Something quiet is happening on college campuses, in office break rooms, and tucked under the lips of a generation that grew up watching cigarettes get culturally cancelled. Gen Z — the cohort born between 1997 and 2012 — is not picking up cigarettes. But they are reaching for something else: small, white, spit-free nicotine pouches that tuck between the gum and lip and leave no trace.
So is smoking cool again? Not exactly. But nicotine? It never really left — it just rebranded.
The Numbers Don’t Lie
A USC-backed study found that U.S. teen nicotine pouch use nearly doubled between 2023 and 2024. A JAMA report noted that “many teenagers are ditching vapes for nicotine pouches instead.” And the CDC confirmed that by 2024, nicotine pouches had become the second most commonly used tobacco product among middle and high school students — trailing only e-cigarettes.
Sales data tells the same story. Between August 2019 and March 2022, nicotine pouch unit sales rocketed from 126 million to over 808 million — a 641% increase. In 2023 alone, Philip Morris shipped an estimated 350 million pouch cans globally, a 62% jump year-over-year.
Among U.S. adults overall, only about 2.9% report ever trying a nicotine pouch. But the numbers look very different when you zoom in on the 18–24 bracket — where usage rates are dramatically higher and climbing.
Why Gen Z Chose the Pouch
Gen Z came of age watching Juul get regulated, vaping get demonized, and cigarettes become a social liability.

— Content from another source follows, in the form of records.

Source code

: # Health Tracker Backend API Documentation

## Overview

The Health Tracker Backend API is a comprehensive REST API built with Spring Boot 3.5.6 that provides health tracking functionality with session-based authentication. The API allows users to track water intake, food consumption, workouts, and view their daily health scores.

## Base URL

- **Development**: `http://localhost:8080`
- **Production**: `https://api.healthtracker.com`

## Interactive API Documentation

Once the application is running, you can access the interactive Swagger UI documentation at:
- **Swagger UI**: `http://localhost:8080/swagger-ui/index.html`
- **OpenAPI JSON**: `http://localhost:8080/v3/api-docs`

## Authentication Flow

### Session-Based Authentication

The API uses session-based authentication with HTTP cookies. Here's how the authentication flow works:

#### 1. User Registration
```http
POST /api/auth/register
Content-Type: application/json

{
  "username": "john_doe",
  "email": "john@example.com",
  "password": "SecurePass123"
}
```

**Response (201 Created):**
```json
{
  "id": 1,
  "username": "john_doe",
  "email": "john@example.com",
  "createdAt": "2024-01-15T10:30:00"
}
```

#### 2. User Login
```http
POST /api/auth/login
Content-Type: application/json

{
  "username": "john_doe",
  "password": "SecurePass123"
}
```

They absorbed the anti-smoking messaging — and then pivoted. Nicotine pouches hit a different set of cultural buttons:
- Discretion. No vapor cloud. No smell. No device to charge. You can use a pouch in a library, a meeting, or a flight without anyone knowing. For a generation that prizes flexibility, this is enormous.
- Perceived cleanliness. No tobacco leaf means no spit, no tar, no combustion. To a health-conscious demographic that reads ingredient lists, pouches feel categorically different from a cigarette.
- Flavor and novelty. From cool mint to citrus burst, pouches come in flavors that feel more like functional candy than a vice. The FDA has since restricted many flavors in authorized products, but the cultural appeal set the hook early.
- Social media acceleration. “Zynfluencers” normalized pouch use across TikTok and Instagram, often framing it as a focus or productivity tool. The algorithm did the rest.
The “Safer” Perception Problem
Part of what’s driving pouch uptake is the widely-held belief that they’re significantly safer than cigarettes or vaping. That perception isn’t entirely wrong — pouches don’t involve combustion, eliminating the primary driver of smoking-related lung disease. The FDA itself, in authorizing 20 flavored Zyn products in January 2025, acknowledged that the benefit to adult smokers outweighs the risks relative to combustible alternatives.
But “less harmful than cigarettes” is not the same as “harmless.” Pouches contain nicotine — a highly addictive substance that affects brain development well into a person’s mid-20s. A 2022 analysis of 44 pouch products found that 26 contained tobacco-specific nitrosamines (TSNAs), a known carcinogen class. Addiction specialists note that withdrawal from heavy pouch use can produce headaches, restlessness, mood shifts, and increased appetite — all the hallmarks of a real dependency.
Perhaps the most striking data point: 73% of young people who have tried nicotine pouches report still using them. That’s not experimentation. That’s a retention rate most consumer apps would envy.
How This Compares to Previous Generations
Every generation has had its nicotine moment. Baby Boomers smoked cigarettes. Gen X had chewing tobacco and the early cigar boom. Millennials rode the Juul wave — and many got burned by the regulatory crackdown that followed.
Gen Z watched all of that play out in real time. They approached pouches with the same cynicism and savviness they bring to everything else — aware that brands are selling them something, but choosing it anyway because the tradeoffs feel acceptable. In a 2022 national poll, just 0.4% of U.S. adults overall were current pouch users. Among Gen Z specifically, about 5% of high schoolers reported trying them in 2024. That generational gap is essentially the entire story.
What This Means for the Market
For brands operating in the nicotine pouch space, the Gen Z data presents both opportunity and responsibility. This cohort responds to transparent ingredient labeling, premium minimal packaging, and authentic user-generated content — not glossy ad campaigns. They’re skeptical of corporate health claims but willing to make their own risk assessments.
Public health experts largely agree: if pouches are positioned as a harm-reduction tool for adult smokers, that message needs to be airtight and clearly adult-targeted. The current youth uptake trend suggests the messaging hasn’t landed cleanly enough — and the regulatory response will follow the data.
The next three to five years of longitudinal research will be decisive. For now, one thing is clear: Gen Z didn’t bring back smoking. They just found a new way to stay wired — and the industry is still figuring out what to do about it.